As the New York state legislature worked to develop their budget for the 2020 fiscal year, they sought to leverage losses in revenue in other areas by increasing taxes on those purchasing high-value homes – called the ‘progressive mansion tax’, this new policy imposes a one-time tax increase scaling upwards as the price of the home increases.
This increase starts at 1% for homes worth between $1 million and $2 million and then increases progressively before capping at 4.15% for homes worth more than $25 million. This is expected to raise at least $365 million for New York City’s subways during the 2020 fiscal year, significantly less than the $665 million projected for the rival ‘pied-a-terre bill’.

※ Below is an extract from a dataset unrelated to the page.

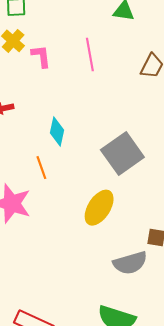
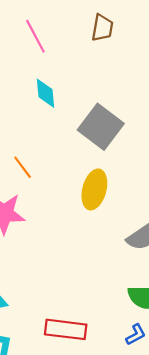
cyan diamond: (57, 131) -> (46, 93), moved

That said, many New York professionals consider the mansion tax a win over the pied-a-terre policy – and to understand that, we have to dig a little into what a pied-a-terre even is.
Pieds-a-terre are secondary homes, usually apartments or condos, kept in a large city as a place to stay when you’re there on business. They’re common in New York City due to the high number of commuting professionals that travel to New York from all over the world. Aware that these second homes reduced profits for hotels, lawmakers proposed a recurring annual tax on all pieds-a-terre that scaled upward with the home’s value until it, too, stopped at around four percent.
The fact that the pied-a-terre tax would have involved a recurring fee was likely one of the reasons that it received major pushback, and the mansion tax’s one-time nature made it more desirable for lawmakers and citizens. Still, some have continued to argue that the entire concept of increasing taxes for high-value homes is inherently classist and reflects a kind of economic discrimination against the upper class. New York City has seen complaints of gentrification in the 21st century, and some see these tax policies as backlash against the wealthy.
For those who will end up paying fees for their real estate purchases in 2020, the progressive mansion tax is better than the alternative – and for those who still live in studio apartments high above the city streets, the subways will be seeing varied improvements to get them to work and home.